14

550 40 1
                                    

      Bab 48

     Sudah beberapa waktu yang lalu saat Raka mengambil ciuman pertama Nayla. Rasanya baru kemarin, mengingatnya saja pipi Nayla merona. Cewek itu menatap kepala sekolah dengan mata kosong. Suara pidato kepala sekolah yang bertele-tele itu terdengar seperti alunan musik di telinga Nayla.

     "Saya himbau semua murid pastikan mengikuti peraturan sekolah dengan sebaik-baiknya." Pak Bakri menatap seluruh siswa di depannya dengan semangat. Namun, kebanyakan siswa melotot tapi arwah sudah pergi entah kemana.
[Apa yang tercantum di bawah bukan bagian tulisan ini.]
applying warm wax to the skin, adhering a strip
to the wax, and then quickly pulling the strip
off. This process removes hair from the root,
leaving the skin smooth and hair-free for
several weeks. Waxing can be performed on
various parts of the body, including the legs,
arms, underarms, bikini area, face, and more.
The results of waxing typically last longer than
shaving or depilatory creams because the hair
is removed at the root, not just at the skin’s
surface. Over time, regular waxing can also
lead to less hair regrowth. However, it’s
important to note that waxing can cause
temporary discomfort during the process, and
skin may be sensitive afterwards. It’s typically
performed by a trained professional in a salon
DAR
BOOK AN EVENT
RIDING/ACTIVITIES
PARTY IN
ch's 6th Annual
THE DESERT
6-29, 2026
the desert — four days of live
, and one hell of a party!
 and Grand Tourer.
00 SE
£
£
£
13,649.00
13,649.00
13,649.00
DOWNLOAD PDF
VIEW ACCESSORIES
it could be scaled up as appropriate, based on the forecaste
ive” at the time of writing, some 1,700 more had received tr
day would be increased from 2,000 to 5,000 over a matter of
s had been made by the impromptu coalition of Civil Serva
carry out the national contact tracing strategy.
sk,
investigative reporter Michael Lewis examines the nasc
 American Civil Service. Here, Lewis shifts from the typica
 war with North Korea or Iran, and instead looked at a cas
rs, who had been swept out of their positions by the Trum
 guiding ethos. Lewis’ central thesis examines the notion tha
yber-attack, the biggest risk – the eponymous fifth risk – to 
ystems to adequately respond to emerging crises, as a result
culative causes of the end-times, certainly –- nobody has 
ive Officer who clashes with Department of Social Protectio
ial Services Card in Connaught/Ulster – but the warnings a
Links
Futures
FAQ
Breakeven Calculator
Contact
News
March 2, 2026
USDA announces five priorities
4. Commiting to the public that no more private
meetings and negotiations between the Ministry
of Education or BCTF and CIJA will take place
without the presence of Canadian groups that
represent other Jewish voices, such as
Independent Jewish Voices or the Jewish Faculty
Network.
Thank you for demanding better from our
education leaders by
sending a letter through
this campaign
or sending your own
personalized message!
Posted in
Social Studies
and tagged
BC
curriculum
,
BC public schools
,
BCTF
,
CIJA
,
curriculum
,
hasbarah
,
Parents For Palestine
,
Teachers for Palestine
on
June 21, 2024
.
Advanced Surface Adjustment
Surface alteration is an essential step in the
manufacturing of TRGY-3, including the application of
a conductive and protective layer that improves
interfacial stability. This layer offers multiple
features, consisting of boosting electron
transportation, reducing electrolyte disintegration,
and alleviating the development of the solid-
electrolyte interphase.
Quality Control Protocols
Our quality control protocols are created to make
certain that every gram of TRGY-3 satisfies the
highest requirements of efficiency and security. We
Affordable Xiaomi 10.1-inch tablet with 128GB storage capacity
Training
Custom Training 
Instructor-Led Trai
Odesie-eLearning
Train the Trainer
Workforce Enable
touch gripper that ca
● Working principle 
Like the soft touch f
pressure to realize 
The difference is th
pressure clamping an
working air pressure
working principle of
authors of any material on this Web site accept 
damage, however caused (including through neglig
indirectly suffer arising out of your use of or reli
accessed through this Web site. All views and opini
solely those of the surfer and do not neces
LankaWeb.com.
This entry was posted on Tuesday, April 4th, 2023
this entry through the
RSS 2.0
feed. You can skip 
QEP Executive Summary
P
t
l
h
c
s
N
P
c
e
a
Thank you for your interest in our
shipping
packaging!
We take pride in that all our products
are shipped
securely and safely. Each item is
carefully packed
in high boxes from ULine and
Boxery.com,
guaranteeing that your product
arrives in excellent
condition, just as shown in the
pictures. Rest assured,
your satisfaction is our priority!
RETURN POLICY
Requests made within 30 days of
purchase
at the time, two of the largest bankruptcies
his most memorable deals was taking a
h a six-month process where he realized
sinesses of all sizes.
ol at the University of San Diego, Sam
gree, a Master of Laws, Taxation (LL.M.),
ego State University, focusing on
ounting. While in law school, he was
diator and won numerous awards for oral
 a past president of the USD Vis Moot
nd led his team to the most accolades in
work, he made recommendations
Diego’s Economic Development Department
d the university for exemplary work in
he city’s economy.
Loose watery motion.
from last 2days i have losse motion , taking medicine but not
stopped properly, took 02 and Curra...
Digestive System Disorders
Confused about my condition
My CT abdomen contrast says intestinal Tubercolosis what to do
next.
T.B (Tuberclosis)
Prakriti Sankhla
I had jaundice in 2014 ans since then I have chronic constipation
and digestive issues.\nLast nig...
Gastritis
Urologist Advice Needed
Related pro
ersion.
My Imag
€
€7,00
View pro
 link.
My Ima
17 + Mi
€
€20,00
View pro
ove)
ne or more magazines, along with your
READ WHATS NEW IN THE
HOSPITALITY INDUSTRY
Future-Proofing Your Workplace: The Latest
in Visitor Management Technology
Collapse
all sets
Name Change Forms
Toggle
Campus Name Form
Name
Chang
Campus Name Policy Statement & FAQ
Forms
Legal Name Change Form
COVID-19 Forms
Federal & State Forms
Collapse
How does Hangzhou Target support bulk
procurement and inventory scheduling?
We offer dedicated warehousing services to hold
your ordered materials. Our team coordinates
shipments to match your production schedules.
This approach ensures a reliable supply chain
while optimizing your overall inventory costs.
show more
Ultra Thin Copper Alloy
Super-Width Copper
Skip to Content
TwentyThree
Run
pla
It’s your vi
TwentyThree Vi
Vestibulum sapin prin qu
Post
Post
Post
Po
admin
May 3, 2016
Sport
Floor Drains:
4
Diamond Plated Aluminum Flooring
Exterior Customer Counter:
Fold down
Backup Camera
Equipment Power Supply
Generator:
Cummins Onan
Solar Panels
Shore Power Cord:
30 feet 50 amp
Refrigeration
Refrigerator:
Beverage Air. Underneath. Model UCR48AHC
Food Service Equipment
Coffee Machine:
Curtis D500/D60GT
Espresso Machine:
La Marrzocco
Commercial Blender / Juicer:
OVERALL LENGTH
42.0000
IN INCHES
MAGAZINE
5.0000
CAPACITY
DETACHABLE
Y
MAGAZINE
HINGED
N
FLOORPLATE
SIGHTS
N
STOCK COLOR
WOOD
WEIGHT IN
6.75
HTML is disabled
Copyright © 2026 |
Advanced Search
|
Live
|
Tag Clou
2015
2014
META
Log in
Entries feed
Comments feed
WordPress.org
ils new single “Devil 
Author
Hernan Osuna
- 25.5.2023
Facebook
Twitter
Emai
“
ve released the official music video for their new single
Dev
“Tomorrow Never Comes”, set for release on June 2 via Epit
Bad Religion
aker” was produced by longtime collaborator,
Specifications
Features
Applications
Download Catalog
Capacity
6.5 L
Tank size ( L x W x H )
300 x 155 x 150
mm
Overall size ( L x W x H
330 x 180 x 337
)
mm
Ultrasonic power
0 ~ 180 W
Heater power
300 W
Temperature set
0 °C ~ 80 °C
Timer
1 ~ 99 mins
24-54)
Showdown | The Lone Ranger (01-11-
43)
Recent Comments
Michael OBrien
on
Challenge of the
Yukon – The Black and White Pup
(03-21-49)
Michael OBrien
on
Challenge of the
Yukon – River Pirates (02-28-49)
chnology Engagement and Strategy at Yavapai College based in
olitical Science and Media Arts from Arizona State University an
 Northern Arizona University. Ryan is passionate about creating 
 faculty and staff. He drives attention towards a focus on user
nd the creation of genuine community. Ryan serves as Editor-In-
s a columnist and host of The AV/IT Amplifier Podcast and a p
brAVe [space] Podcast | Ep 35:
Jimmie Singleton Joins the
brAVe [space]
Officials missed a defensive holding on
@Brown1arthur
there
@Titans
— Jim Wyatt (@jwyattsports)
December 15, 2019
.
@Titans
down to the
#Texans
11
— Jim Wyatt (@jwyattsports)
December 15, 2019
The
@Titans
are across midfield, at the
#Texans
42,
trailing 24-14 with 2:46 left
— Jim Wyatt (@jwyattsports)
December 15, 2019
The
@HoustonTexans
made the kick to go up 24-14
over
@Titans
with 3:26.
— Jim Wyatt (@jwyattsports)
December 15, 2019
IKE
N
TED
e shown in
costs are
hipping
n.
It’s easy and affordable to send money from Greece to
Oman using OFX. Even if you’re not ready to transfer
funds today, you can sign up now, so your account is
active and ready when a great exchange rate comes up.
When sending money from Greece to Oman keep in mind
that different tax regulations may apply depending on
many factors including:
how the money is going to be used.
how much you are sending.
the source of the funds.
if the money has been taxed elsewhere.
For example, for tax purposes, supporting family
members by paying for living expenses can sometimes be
    "La..." panggil Beca di sampingnya dengan nada pelan. Berulang kali Beca memanggil, gadis itu tetap mengawang-awang, Beca mencubit tangan Nayla.

    "Auhh! Sakit Becak!" maki Nayla, pelan dan tajam. Cubitan pedas Beca membuyarkan lamunannya.

    "Dari tadi gue  panggil nggak denger. Melamun lo ya? Sepatu lo bego! Nggak liat noh, guru lagi razia," ujar Beca sambil menunjukan Bu Maya sedang menegur murid dibarisan seberang.

     "Mampus! Lupa gue." Nayla menepok jidatnya melihat sepatunya bercorak warna merah. Lalu melihat Bu Maya sedang berjalan me-razia murid di seberang.

     "Lo pergi ke UKS sekarang. Pinjem sepatu yang lagi sakit di sana." Beca memberi saran.

     Nayla pernah kena hukuman Bu Maya, guru yang terkenal paling killer di sekolah. Guru fisika plus BP itu sangat tidak suka murid yang banyak alasan.

      Nayla bergerak ke belakang diantara kerumunan murid yang berbaris sambil melihat guru-guru yang ikut upacara. Perlahan-lahan dia pergi ke UKS yang jaraknya tidak terlalu jauh dari lapangan.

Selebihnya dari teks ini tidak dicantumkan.